Artificial intelligence, like ChatGPT, are both cause for excitement and concern in all kinds of industries. That includes the courtroom. Already, there's been scandal over lawyers filing legal briefs where ChatGPT cites fake cases. So the Florida Bar, the professional association for lawyers, set up a committee to create the nation's first guidelines for the use of generative AI in the practice of law. I spoke earlier with Duffy Myrtetus, who co-chairs that committee, and I started by asking him why guardrails around AI are needed.

DUFFY MYRTETUS: Principally, there is a concern about security and whether or not there is a risk that an ethical duty could be breached through the use of these technologies. Some of those concerns, I think, are being addressed as these technologies evolve from open systems to more closed systems that are secure. There are all sorts of anecdotal examples from around the country of experiences where attorneys have submitted something or filed a pleading with a court that includes a citation to legal authorities, for example, that don't exist. I think the first case we heard about was out of New York - the Mata v. Avianca case.

FADEL: So you are speaking with practitioners of law around the country, lawyers, and...

MYRTETUS: We've spoken to judges and lawyers, vendors, consultants, folks in academia. There's sort of a patchwork of results in both state and federal courts and in different bars around the country where they're trying to respond to the effects of generative AI. And it's complicated. It sort of ranges from the general ethical duties of lawyers to concerns about evidence, effects on the courts and clerks. So it's an evolving process. And we're trying to, you know, distill what's happening and prepare for the future.

FADEL: And how is the committee preparing for the future?

MYRTETUS: We've looked at a range of topics that include things like cybersecurity, evidentiary considerations, how - issues like deepfakes, manipulated material, whether that be audio visual, pictures, materials that might be submitted as evidence or filed with a court and might not be credible.

FADEL: Should there be some type of ethical requirement that - to say, well, AI was involved in drafting this legal brief? Or should there be guardrails around that?

MYRTETUS: Yeah, there tends to be a reluctance to just immediately jump towards regulation. Florida, like most other states, have got rules of procedure that impose certain ethical duties upon lawyers. And the question might be whether or not those are sufficient, or whether they might be modified or embellished or strengthened.

FADEL: How can it actually be something positive for lawyers and judges in the courtroom, especially when it comes to efficiency?

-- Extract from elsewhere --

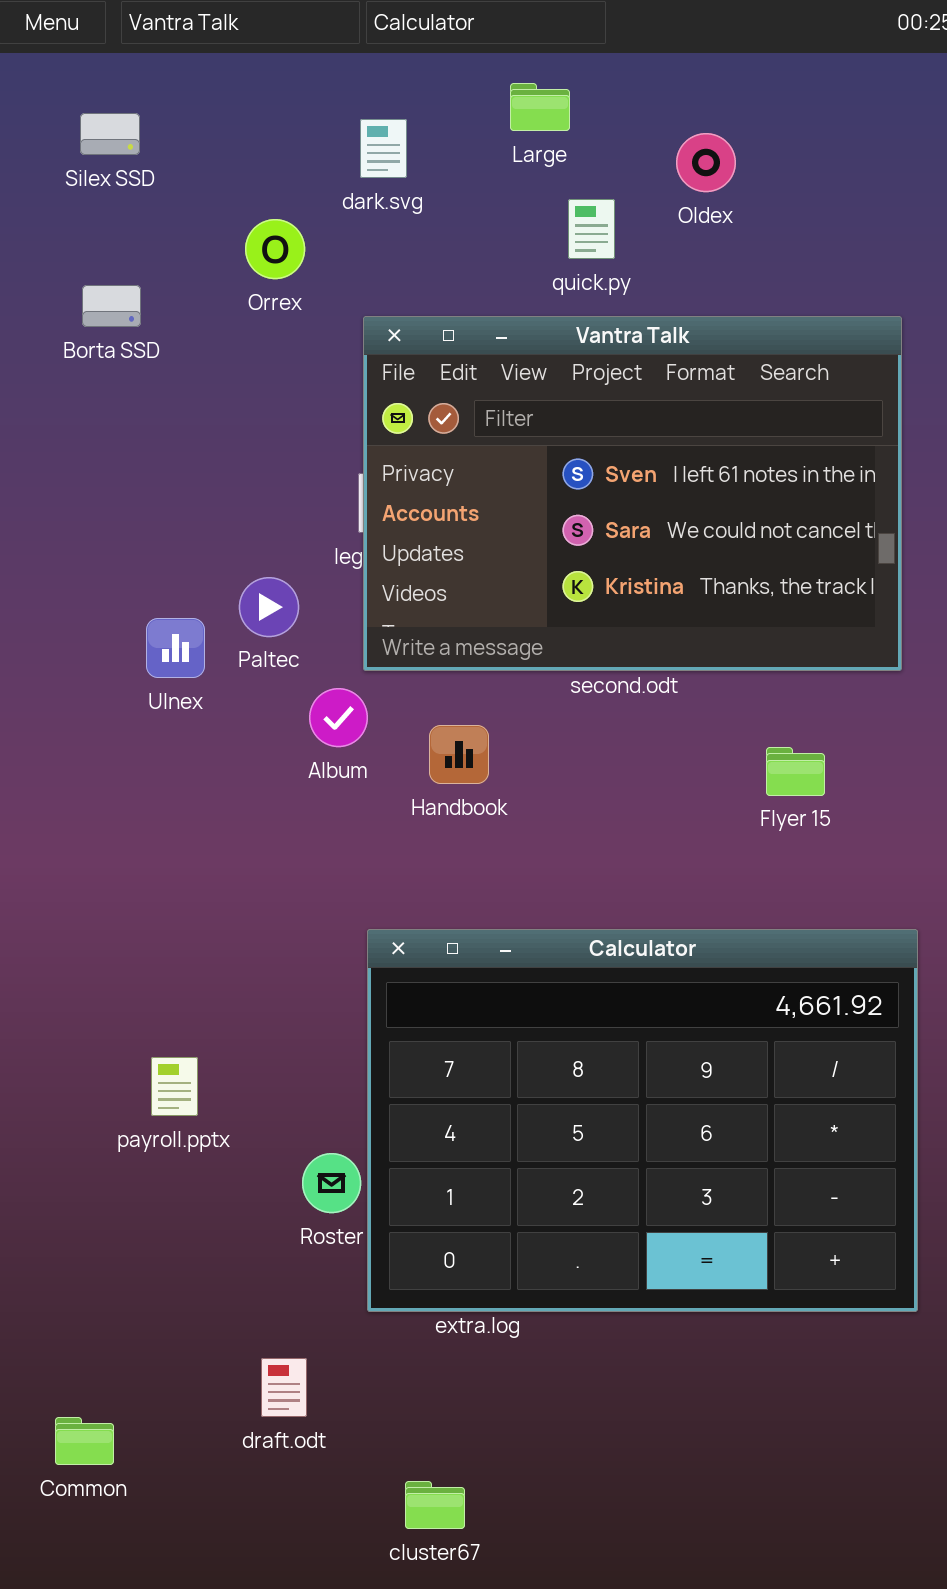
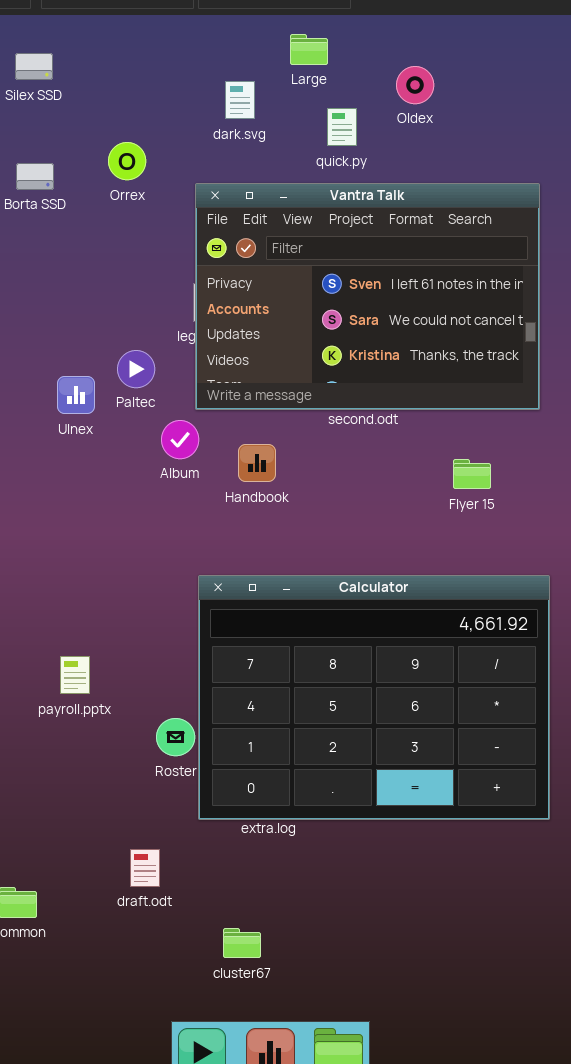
dark.svg: [360,119,407,178] -> [225,81,255,119], moved
Orrex: [245,219,305,279] -> [108,142,146,180], moved

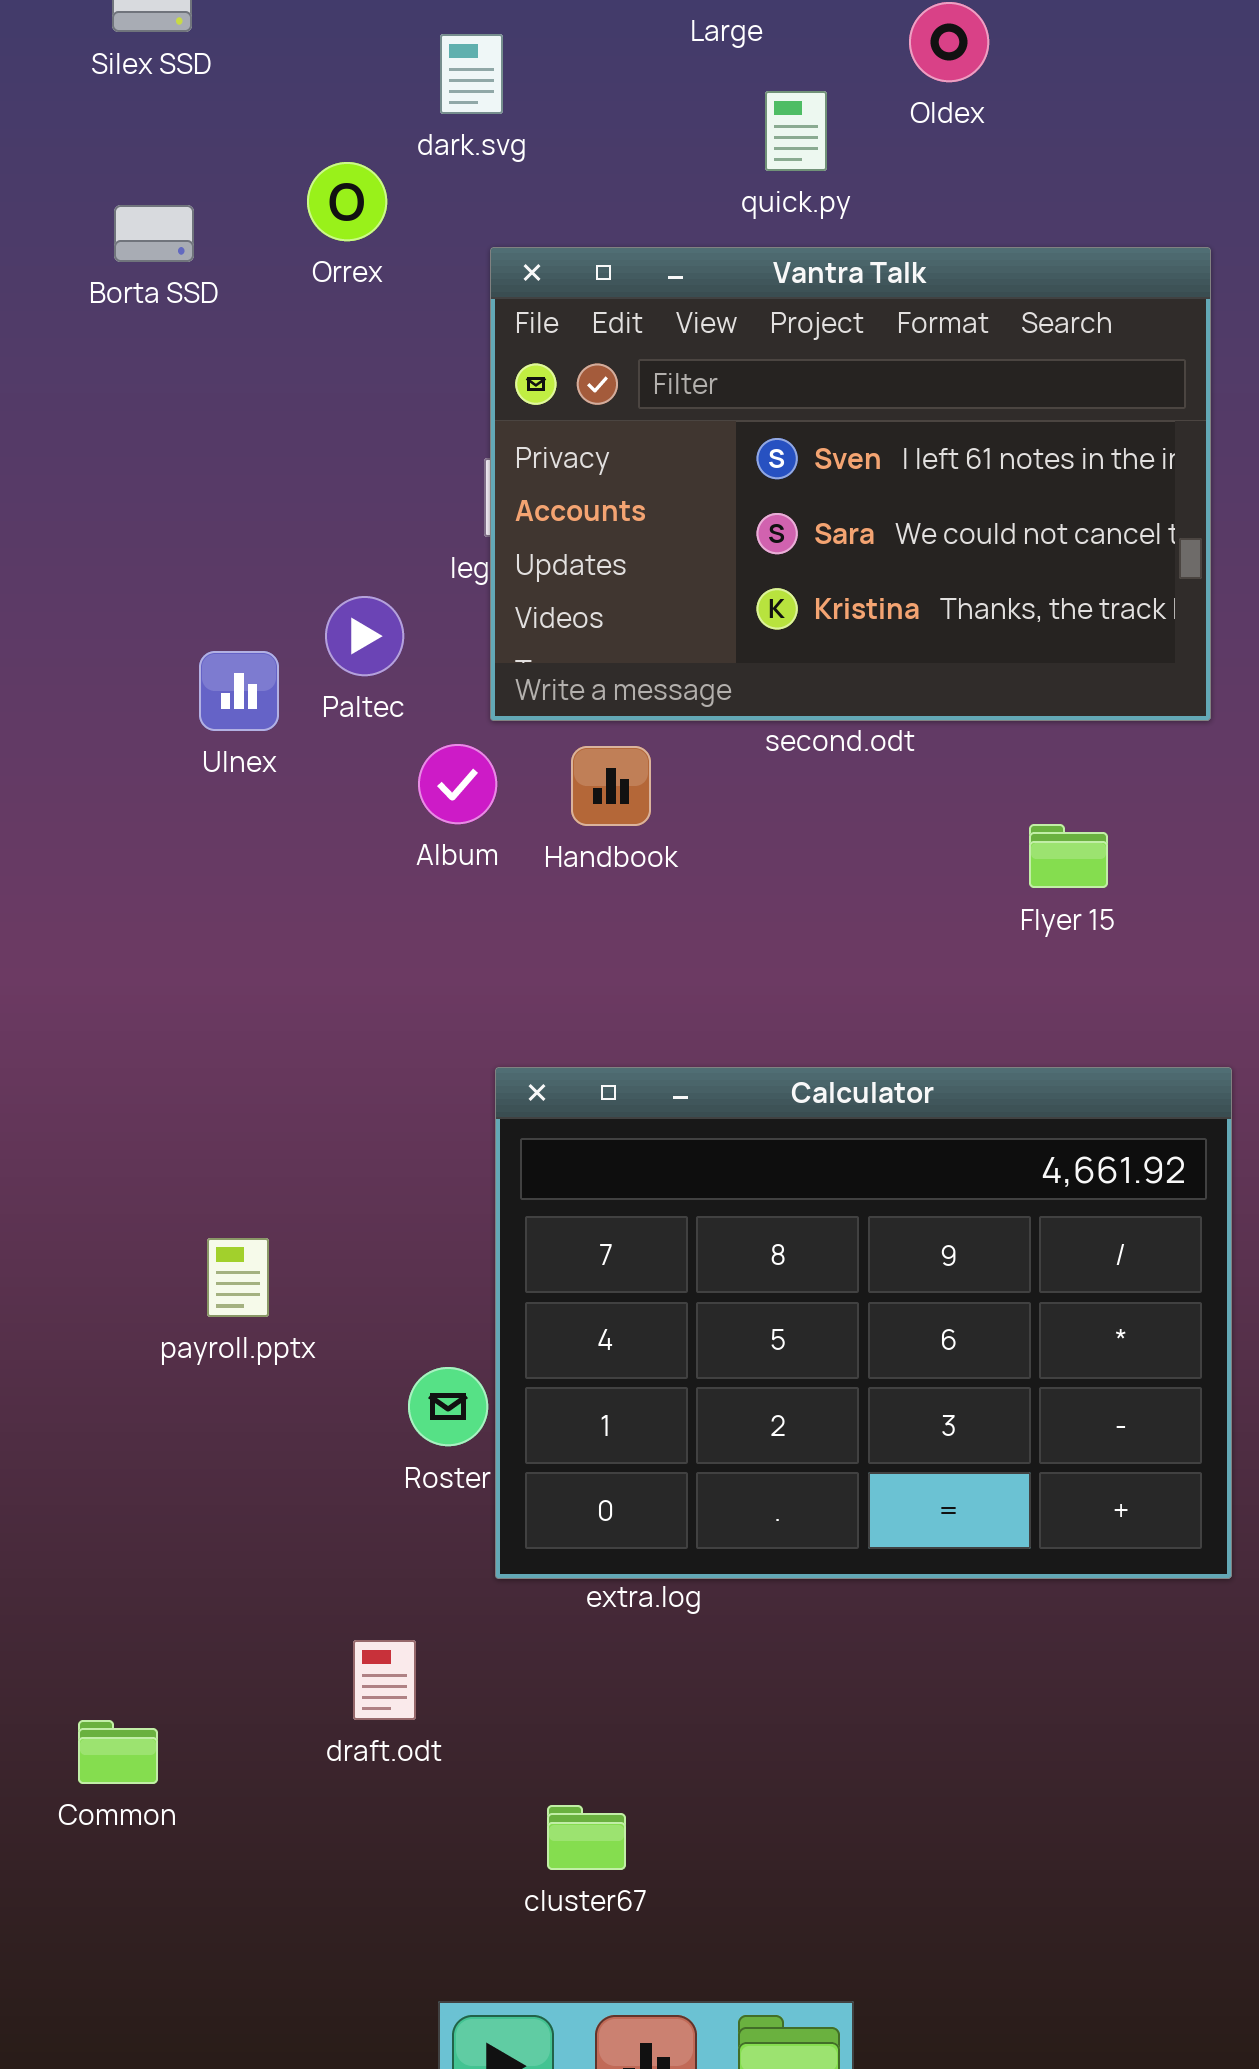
dark.svg: [225,81,255,119] -> [440,34,503,114], moved
Handbook: [238,444,276,482] -> [571,746,651,826], moved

MYRTETUS: Yeah, there certainly appears to be fantastic opportunities for efficiencies. Tasks that may have been performed by more junior lawyers or staff - legal research, for example - it's clear that these technologies are able to achieve an efficiency that is incredible. It's fascinating. At the same time, it's frightening. So with those efficiencies comes sort of an increased obligation to provide oversight and make sure that using these tools doesn't lead to an inadvertent violation of some rule of procedure or ethical obligation.

FADEL: That's Duffy Myrtetus, co-chair of the Florida Bar's Special Committee on Artificial Intelligence Tools and Resources. Thank you so much for your time.